**Try it**
Return the line containing "Erase the sketch" together with every later line up to the end of the records, exactly and with no pictures; return nothing else.

[Stored data]
*** Begin section ***

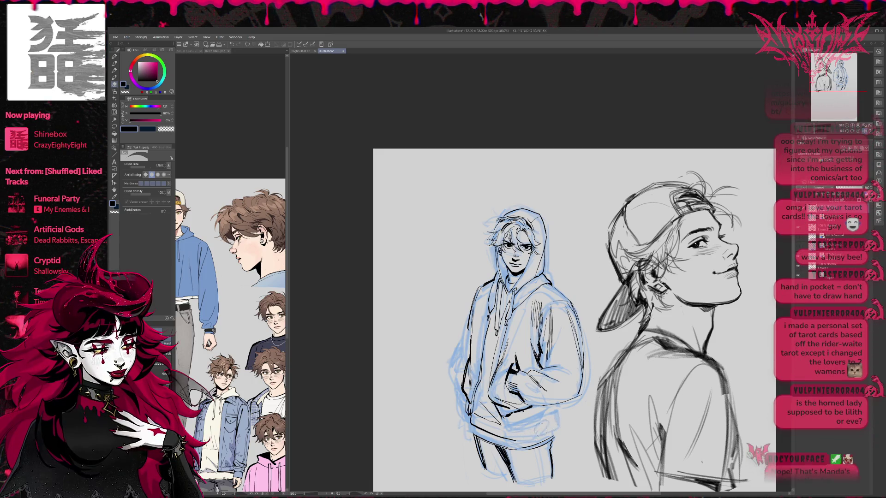
key("p")
left_click_drag(513, 436, 547, 429)
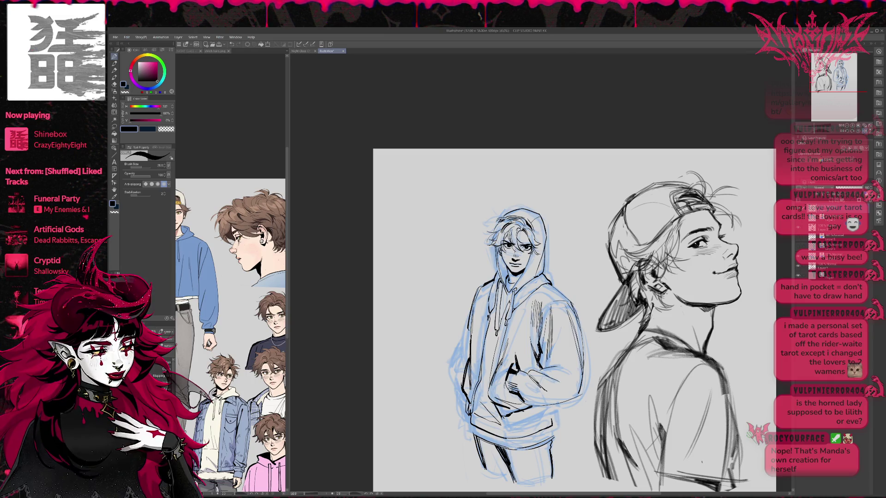
left_click_drag(503, 427, 533, 421)
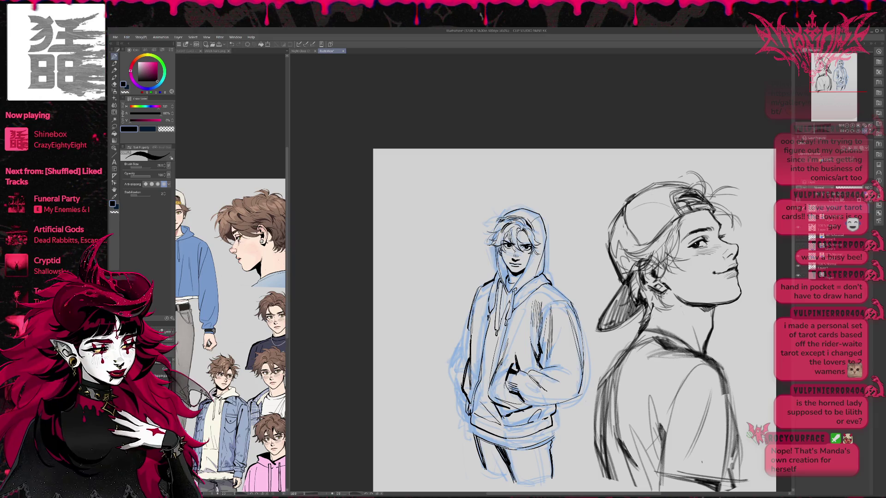
Erase the sketch lines just below the hoodie bottom.
key("e")
left_click_drag(517, 448, 540, 443)
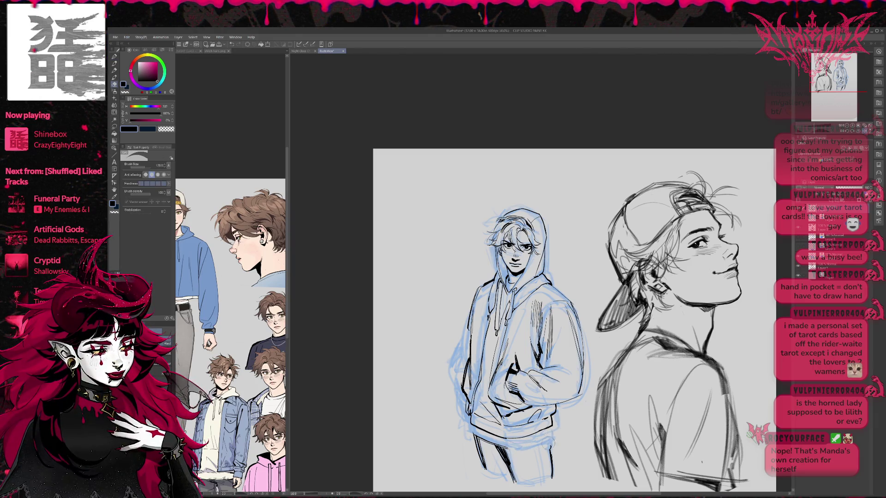
key("p")
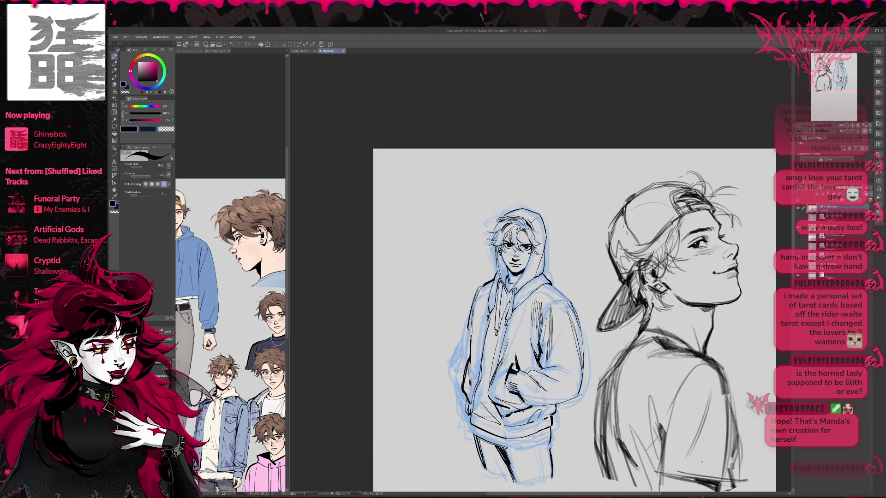
Tilt the view slightly and ink short strokes at the hoodie's lower right.
key("r")
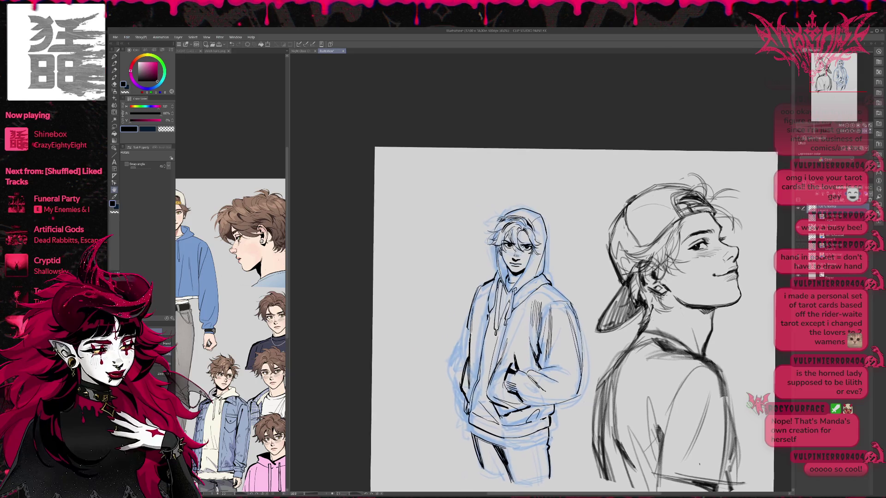
key("p")
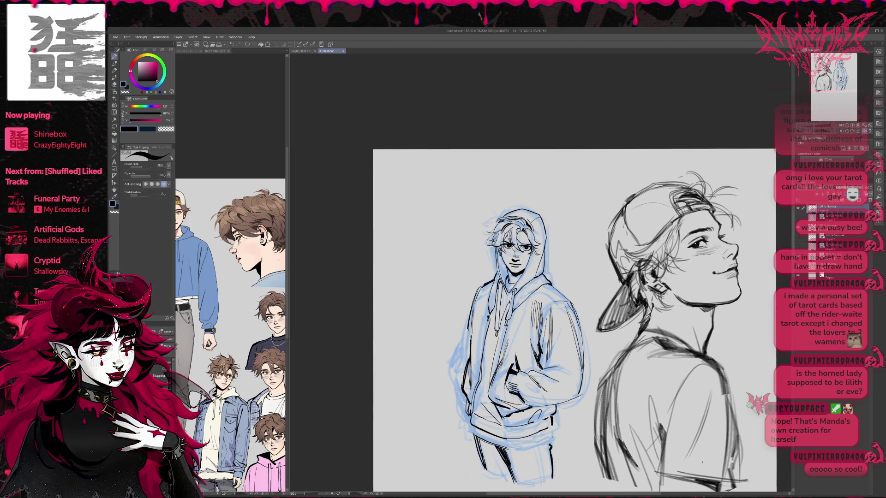
key("e")
key("p")
left_click_drag(550, 424, 549, 445)
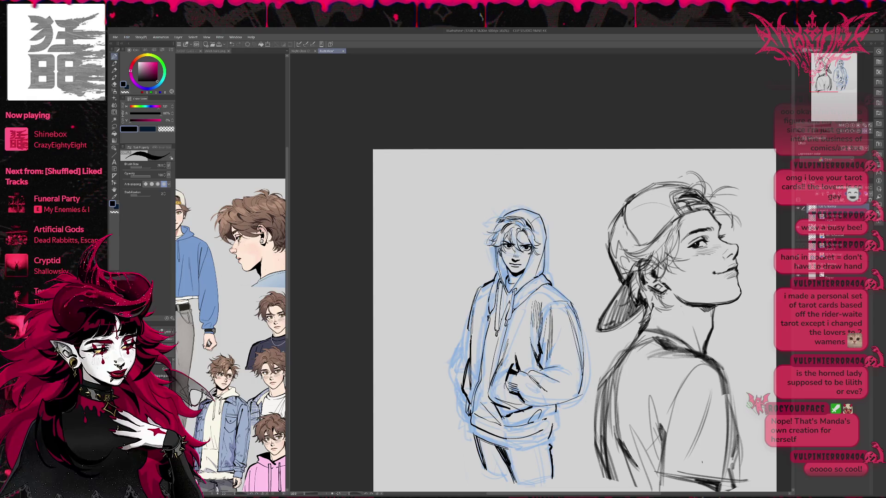
key("e")
key("p")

*** End section ***

**Reply to the exercise**
Erase the sketch lines just below the hoodie bottom.
key("e")
left_click_drag(517, 448, 540, 443)
key("p")
Tilt the view slightly and ink short strokes at the hoodie's lower right.
key("r")
key("p")
key("e")
key("p")
left_click_drag(550, 424, 549, 445)
key("e")
key("p")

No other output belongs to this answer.